_Request_.
Return, from the lines below, each one that includes the word "format".

_Data to examine_.
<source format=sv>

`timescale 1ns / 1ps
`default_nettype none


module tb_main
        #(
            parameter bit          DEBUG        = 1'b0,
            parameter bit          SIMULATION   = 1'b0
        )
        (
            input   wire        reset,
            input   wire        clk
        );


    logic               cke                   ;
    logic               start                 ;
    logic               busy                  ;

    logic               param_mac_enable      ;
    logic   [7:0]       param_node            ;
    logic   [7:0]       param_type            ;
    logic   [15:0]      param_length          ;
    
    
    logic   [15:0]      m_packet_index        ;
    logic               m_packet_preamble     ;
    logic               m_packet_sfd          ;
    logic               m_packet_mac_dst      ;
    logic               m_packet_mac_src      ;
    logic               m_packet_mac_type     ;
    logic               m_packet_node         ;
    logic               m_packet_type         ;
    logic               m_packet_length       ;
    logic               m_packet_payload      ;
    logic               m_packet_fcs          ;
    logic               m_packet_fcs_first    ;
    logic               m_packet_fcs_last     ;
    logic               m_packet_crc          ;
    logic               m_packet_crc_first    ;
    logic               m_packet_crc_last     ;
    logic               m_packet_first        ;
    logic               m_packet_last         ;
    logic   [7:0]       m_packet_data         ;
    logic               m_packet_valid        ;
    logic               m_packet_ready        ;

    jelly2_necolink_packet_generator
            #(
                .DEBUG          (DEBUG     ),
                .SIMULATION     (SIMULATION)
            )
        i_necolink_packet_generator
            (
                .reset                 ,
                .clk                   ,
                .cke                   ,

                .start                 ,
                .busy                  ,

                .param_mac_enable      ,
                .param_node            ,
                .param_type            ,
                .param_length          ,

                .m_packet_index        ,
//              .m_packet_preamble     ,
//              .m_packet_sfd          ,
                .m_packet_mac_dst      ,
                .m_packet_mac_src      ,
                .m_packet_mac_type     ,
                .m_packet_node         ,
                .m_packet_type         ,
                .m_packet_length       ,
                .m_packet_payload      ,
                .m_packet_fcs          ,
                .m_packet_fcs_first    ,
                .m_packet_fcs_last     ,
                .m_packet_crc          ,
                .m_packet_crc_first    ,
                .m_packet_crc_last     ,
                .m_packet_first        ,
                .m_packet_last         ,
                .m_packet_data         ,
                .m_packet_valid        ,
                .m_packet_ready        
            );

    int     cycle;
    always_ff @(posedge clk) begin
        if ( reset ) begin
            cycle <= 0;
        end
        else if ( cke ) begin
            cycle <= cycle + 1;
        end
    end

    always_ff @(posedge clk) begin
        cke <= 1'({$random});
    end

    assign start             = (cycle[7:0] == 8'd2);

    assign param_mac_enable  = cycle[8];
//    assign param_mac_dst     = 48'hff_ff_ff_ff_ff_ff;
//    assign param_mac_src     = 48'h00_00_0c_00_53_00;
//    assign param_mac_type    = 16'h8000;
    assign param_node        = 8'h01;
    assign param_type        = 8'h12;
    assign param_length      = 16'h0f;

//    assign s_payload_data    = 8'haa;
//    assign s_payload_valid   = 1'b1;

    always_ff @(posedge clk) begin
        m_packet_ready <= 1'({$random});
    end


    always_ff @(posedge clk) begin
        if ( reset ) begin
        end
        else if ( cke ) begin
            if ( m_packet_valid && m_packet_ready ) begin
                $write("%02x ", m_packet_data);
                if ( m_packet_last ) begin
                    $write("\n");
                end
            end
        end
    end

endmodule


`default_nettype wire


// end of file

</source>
* * *
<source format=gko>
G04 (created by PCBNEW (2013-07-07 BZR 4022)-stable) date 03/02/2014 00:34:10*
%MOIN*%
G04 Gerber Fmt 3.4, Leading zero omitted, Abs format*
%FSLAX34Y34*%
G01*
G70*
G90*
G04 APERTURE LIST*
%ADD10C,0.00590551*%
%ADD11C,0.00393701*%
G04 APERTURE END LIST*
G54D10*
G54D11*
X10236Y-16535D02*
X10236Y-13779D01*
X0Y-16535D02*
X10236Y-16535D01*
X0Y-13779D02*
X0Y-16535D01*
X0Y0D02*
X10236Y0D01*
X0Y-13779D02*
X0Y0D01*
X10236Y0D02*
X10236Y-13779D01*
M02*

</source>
* * *
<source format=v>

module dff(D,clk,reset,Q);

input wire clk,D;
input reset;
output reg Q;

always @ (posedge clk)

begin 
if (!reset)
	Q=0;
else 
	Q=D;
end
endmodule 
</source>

_Exercise answer_.
<source format=sv>
<source format=gko>
G04 Gerber Fmt 3.4, Leading zero omitted, Abs format*
<source format=v>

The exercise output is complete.